Starting at the beginning of the rows and stopping after the line containing "nếu bạn vẽ vượt", write those lines out again with "nguồn vốn" changed to "nguồn tài chính" everywhere it appears, keeping everything else identical.

##### MATERIAL FOR THIS TASK #####

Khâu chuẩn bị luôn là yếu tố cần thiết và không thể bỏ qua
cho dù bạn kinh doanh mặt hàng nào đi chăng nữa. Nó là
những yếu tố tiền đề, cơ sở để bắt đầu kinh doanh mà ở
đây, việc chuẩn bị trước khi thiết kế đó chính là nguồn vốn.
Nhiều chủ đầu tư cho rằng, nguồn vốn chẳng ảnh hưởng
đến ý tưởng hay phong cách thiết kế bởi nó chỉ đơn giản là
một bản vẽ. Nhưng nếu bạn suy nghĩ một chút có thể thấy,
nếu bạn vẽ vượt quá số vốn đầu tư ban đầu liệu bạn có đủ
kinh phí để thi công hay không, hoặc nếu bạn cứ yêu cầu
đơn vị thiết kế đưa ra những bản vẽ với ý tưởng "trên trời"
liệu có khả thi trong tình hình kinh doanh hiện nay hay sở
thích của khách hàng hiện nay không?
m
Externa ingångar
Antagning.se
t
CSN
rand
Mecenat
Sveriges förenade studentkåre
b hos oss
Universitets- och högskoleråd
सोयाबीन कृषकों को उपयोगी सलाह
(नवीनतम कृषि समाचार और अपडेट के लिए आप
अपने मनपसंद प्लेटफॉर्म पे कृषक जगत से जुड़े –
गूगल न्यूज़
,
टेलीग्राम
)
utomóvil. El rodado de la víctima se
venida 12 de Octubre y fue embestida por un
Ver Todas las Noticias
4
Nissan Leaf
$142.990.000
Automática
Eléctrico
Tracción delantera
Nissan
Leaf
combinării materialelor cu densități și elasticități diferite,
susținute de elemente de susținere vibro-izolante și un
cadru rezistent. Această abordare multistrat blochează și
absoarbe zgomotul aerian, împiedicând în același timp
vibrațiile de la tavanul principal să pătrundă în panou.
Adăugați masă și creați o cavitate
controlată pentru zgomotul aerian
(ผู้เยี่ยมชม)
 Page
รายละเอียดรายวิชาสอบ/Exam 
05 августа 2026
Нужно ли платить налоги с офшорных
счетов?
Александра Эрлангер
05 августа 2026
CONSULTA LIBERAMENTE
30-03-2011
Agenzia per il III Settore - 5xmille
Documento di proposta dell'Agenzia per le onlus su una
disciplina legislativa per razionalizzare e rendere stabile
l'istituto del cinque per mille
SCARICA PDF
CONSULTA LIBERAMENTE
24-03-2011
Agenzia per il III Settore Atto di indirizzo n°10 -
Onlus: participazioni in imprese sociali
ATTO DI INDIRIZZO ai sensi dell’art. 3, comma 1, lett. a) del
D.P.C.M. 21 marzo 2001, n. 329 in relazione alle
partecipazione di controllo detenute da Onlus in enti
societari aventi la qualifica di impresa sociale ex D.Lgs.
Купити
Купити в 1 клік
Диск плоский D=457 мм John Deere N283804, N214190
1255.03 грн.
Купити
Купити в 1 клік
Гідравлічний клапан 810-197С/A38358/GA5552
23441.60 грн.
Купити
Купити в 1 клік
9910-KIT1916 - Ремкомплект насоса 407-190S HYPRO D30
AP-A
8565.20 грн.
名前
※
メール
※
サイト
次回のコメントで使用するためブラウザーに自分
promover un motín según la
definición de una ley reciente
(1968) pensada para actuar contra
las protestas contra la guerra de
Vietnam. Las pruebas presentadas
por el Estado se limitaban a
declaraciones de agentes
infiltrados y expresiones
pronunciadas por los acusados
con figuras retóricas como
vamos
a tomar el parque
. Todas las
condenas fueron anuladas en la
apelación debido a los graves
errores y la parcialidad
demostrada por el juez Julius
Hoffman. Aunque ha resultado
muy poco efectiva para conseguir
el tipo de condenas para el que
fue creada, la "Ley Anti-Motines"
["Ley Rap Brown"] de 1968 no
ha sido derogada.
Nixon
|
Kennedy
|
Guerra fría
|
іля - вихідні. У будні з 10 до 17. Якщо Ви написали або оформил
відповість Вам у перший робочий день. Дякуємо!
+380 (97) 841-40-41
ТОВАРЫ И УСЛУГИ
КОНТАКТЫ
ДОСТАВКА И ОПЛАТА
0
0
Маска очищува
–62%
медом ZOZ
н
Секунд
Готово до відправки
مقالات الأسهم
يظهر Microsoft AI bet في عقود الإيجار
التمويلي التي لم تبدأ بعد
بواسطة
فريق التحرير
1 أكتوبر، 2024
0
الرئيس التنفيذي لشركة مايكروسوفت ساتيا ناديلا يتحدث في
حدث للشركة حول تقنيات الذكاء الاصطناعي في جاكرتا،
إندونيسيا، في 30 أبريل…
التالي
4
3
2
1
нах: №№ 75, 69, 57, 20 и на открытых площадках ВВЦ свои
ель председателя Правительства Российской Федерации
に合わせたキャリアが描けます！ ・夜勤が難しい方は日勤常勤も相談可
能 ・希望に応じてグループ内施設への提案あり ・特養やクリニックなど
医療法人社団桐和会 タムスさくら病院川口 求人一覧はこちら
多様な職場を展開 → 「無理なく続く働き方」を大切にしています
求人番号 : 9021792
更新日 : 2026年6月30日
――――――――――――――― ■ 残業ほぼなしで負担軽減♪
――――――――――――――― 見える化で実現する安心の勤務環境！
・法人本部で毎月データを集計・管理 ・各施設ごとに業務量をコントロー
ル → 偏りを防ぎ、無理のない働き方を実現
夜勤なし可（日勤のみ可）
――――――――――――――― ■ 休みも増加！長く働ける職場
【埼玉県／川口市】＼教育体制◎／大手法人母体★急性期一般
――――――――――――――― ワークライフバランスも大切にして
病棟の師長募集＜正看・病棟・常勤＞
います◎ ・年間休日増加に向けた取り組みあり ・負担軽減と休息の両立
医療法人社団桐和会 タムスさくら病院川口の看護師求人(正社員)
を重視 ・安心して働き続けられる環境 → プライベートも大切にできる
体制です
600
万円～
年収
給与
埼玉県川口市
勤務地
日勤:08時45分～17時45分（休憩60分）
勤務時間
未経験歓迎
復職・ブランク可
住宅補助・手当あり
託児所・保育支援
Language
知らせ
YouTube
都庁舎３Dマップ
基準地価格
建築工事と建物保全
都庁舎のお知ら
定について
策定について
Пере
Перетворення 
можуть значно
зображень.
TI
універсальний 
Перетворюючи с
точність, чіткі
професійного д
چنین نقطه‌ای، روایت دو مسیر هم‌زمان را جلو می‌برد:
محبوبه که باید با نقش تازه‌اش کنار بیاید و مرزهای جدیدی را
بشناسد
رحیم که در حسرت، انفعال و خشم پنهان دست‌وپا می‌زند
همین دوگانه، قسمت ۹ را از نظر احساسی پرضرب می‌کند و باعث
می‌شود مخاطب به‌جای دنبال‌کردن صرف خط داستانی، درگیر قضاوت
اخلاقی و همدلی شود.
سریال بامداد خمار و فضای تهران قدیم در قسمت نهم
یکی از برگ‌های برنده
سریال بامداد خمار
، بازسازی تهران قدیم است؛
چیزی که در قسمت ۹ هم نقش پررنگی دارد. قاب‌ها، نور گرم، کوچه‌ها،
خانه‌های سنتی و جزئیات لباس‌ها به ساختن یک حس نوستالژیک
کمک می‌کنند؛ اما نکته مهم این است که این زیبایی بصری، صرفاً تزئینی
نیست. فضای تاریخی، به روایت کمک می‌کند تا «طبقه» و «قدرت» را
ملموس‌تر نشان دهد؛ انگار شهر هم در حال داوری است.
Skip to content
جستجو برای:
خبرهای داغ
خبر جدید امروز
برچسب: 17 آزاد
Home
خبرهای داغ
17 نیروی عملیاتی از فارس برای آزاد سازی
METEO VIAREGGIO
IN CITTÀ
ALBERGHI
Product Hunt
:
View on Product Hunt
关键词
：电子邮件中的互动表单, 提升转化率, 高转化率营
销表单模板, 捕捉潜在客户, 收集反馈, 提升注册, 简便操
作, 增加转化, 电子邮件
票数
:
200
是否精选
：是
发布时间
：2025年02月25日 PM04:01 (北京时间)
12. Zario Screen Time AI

#####

▶ [PROBLEM SOLUTION]:
Khâu chuẩn bị luôn là yếu tố cần thiết và không thể bỏ qua
cho dù bạn kinh doanh mặt hàng nào đi chăng nữa. Nó là
những yếu tố tiền đề, cơ sở để bắt đầu kinh doanh mà ở
đây, việc chuẩn bị trước khi thiết kế đó chính là nguồn tài chính.
Nhiều chủ đầu tư cho rằng, nguồn tài chính chẳng ảnh hưởng
đến ý tưởng hay phong cách thiết kế bởi nó chỉ đơn giản là
một bản vẽ. Nhưng nếu bạn suy nghĩ một chút có thể thấy,
nếu bạn vẽ vượt quá số vốn đầu tư ban đầu liệu bạn có đủ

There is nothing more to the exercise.